Seeing to the Event Horizons of Supermassive Black Holes
INPA Seminars, Lawrence Berkeley National Laboratory, Berkeley, CA (23/02/2018)
Physics Colloquia, University of Notre Dame, South Bend, IN (22/03/2017)
Active galactic nuclei (AGN) are some of the most luminous objects in the Universe, powered by the accretion of matter onto a supermassive black hole in the centre of a galaxy, yet many of the physical processes by which vast amounts of energy is released and injected into the surroundings remain a mystery.
Detailed observations of supermassive black holes in Seyfert galaxies with the large X-ray observatories XMM-Newton, Suzaku and NuSTAR, have revealed an unprecedented amount. I will discuss, in particular, how the effects of general relativity imprinted upon X-rays that reverberate from the inner regions of the disc of accreting material provide a unique probe of the extreme environment around the black hole.
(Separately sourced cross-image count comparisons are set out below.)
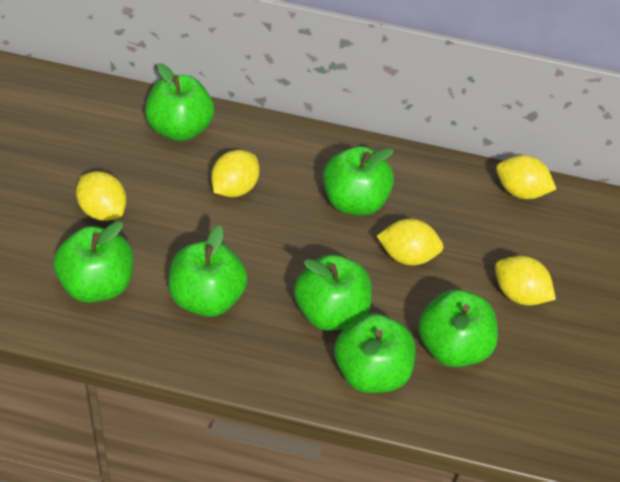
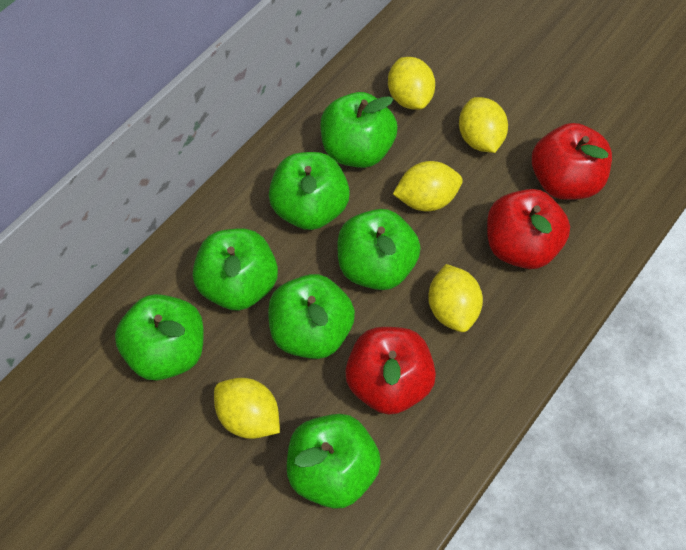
red apple: 0 -> 3

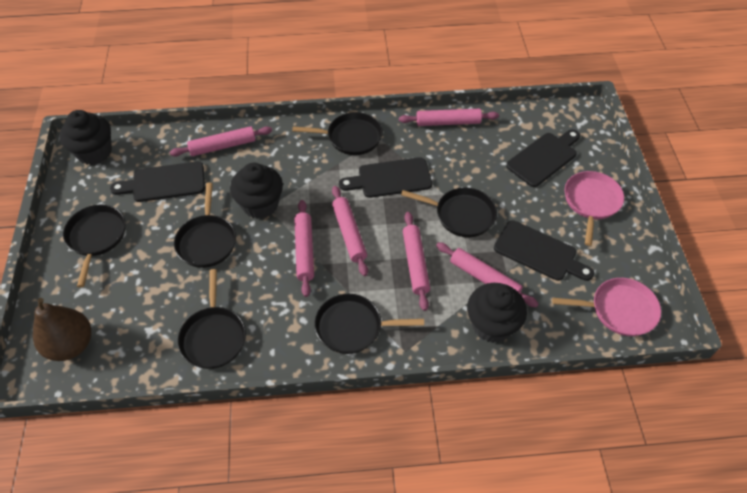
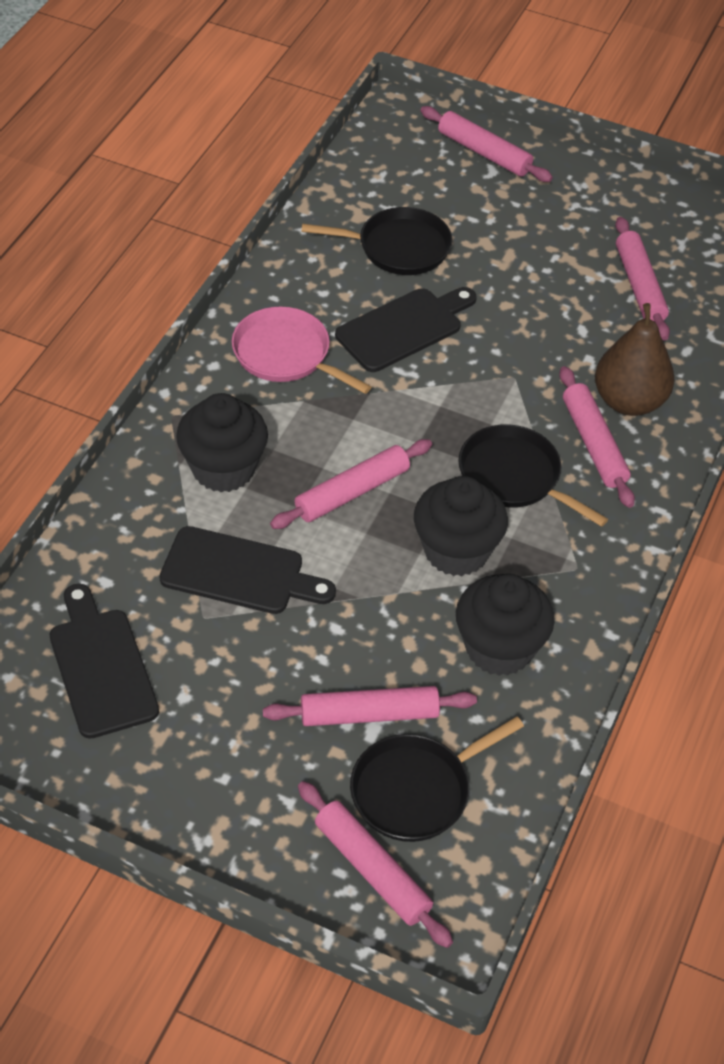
black cutting board: 4 -> 3
black pan: 6 -> 3
pink pan: 2 -> 1

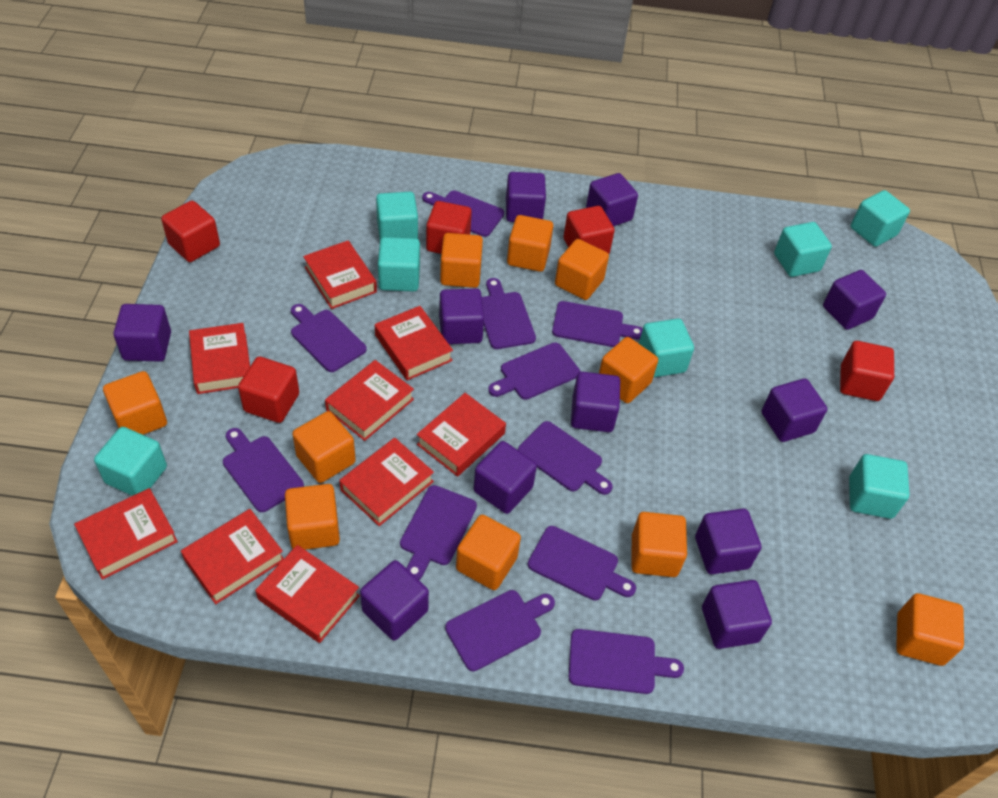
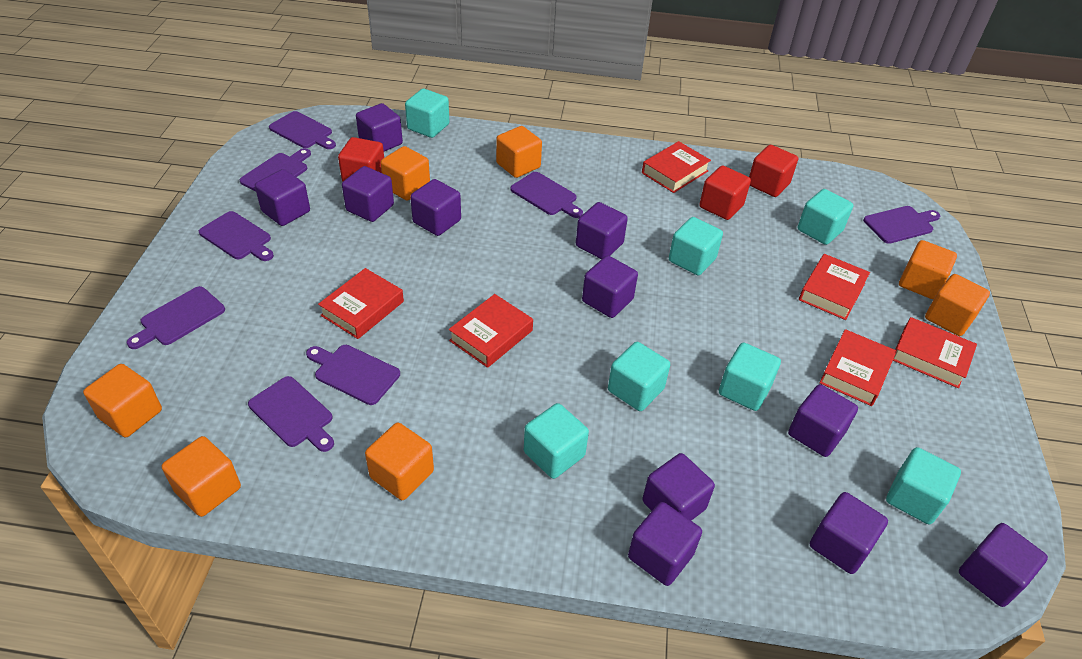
orange cube: 10 -> 7
purple cutting board: 11 -> 8
red book: 9 -> 6
red cube: 5 -> 3

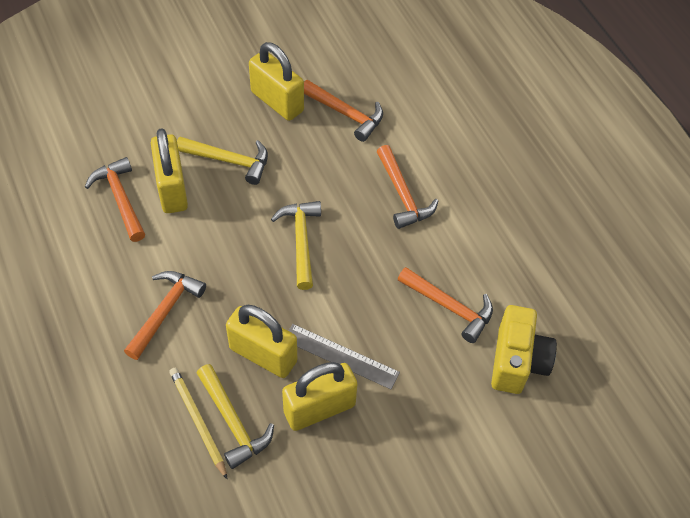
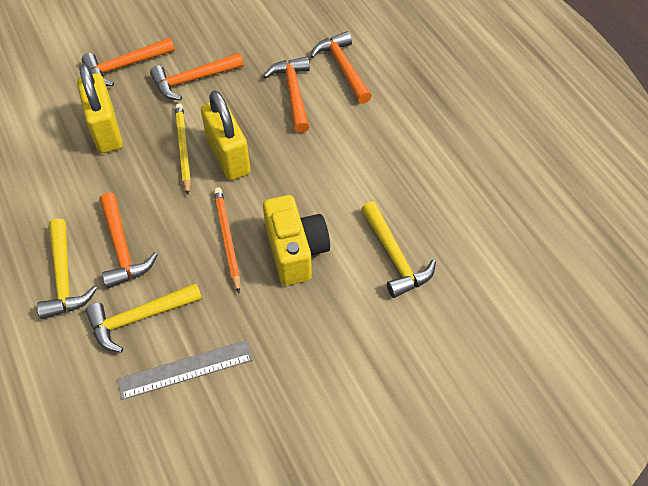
orange pencil: 0 -> 1
yellow padlock: 4 -> 2

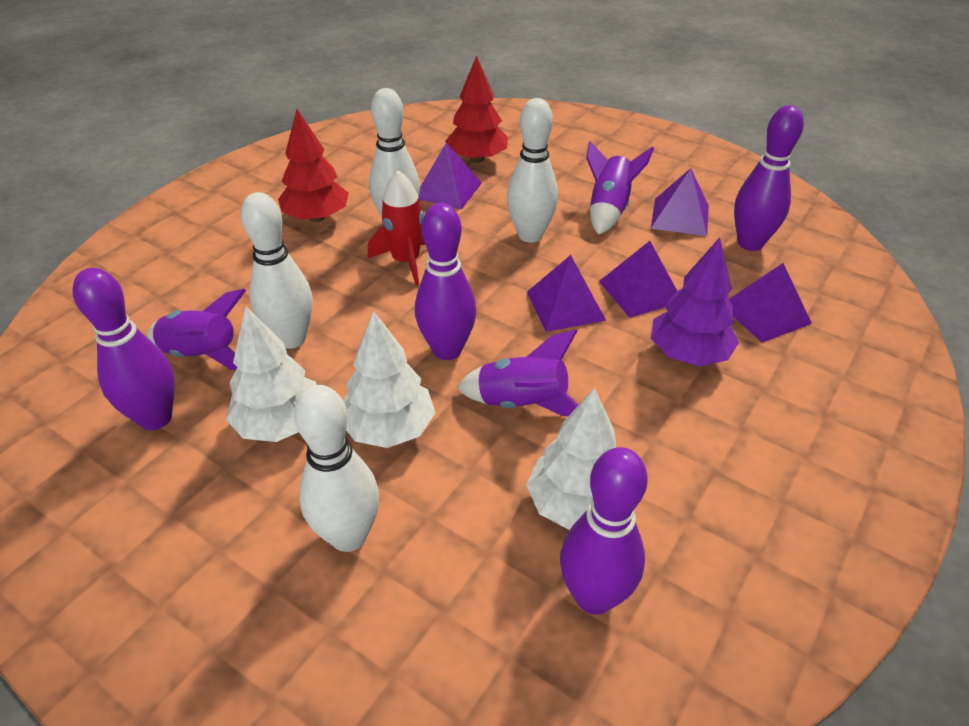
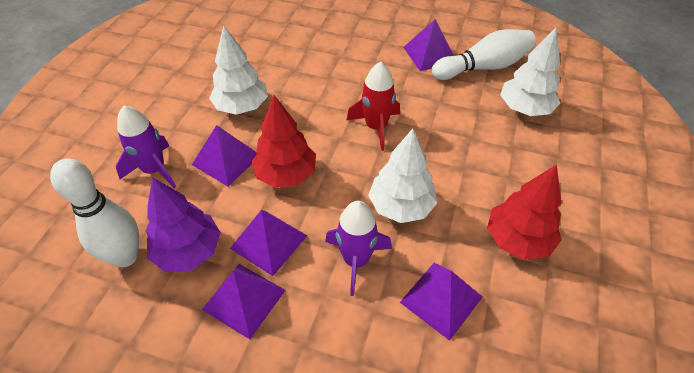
purple bowling pin: 4 -> 0
purple rocket: 3 -> 2
white bowling pin: 4 -> 2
The reflected X-rays reveal the structure of the powerful X-ray emitting corona and its evolution as the luminosity we observe varies by more than an order of magnitude. This gives us important insight into the processes by which these extreme systems are powered and by which some black holes are able to launch jets of particles at close to the speed of light. We are starting to learn how these processes are governed over cosmic time as supermassive black holes played their vital role in the formation of structure we see in the Universe today.